Rocky Mountain Section - 68th Annual Meeting - 2016

Paper No. 16-4
Presentation Time: 2:00 PM

TITAN'S EVAPORITES: INVESTIGATING SURFACE-ATMOSPHERE INTERACTIONS IN TIME


MACKENZIE, Shannon, University of Idaho, 875 Perimeter Drive, MS 0903, Moscow, ID 83844-0903 and BARNES, Jason W., Department of Physics, University of Idaho, Campus Box 440903, Moscow, ID 83844-0903, s.mackenzie.france@gmail.com

Cassini, a spacecraft in orbit around Saturn since 2004, has revealed Saturn’s largest moon, Titan, to be a dynamic world. With surface temperatures and pressures near the triple point of methane, the hydrocarbon undergoes a “hydrological cycle” much like water does on Earth. Unlike Earth, however, Titan’s surface liquids are not ubiquitous-- they seem to be located almost exclusively at the north pole. And yet, Cassini has observed a handful of surface wetting events after rainfall in Titan’s equatorial region as well as evaporite deposits in supposed “desert” regions. So the question remains-- why are the lakes and seas almost exclusively at the north pole? If liquid has been elsewhere on the surface, how long ago did it dry out? What factors control which lakes dry out first?

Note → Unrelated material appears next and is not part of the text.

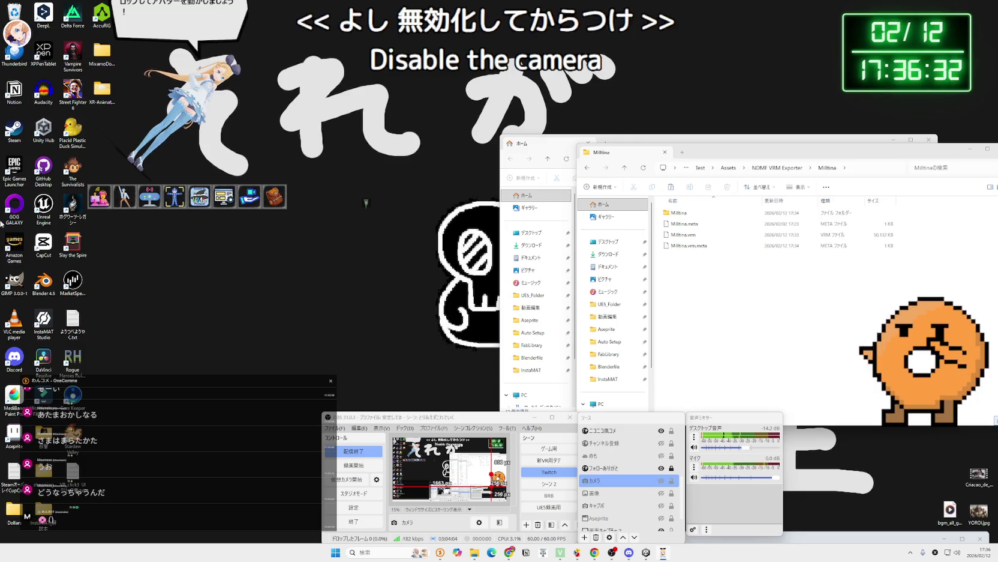
click(6, 207)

Global circulation models have begun to explore these questions from the dynamics perspective. Our study of Titan’s evaporites informs such models by providing the observational evidence of what Titan’s surface looked like in the past, both where the liquid has been and, potentially, if there have been compositional differences/similarities between different bodies. We conduct our analyses with data from Cassini’s Visible and Infrared Mapping Spectrometer, the only instrument able to distinguish the evaporites on Titan’s surface. A better understanding of the long-term climate is crucial for understanding Titan’s evolution over geological timescales-- the current estimates for the composition of the atmosphere can’t reconcile the rate of loss of methane in the upper atmosphere with that estimated in the volume of surface liquid.

As Titan is the only other body in the solar system with active hydrology, it offers a unique opportunity to investigate processes very similar to those on Earth operating on different variables. Understanding the dynamic processes on the Saturnian moon thus provides important context for studies of our own planet’s surface-atmosphere interactions.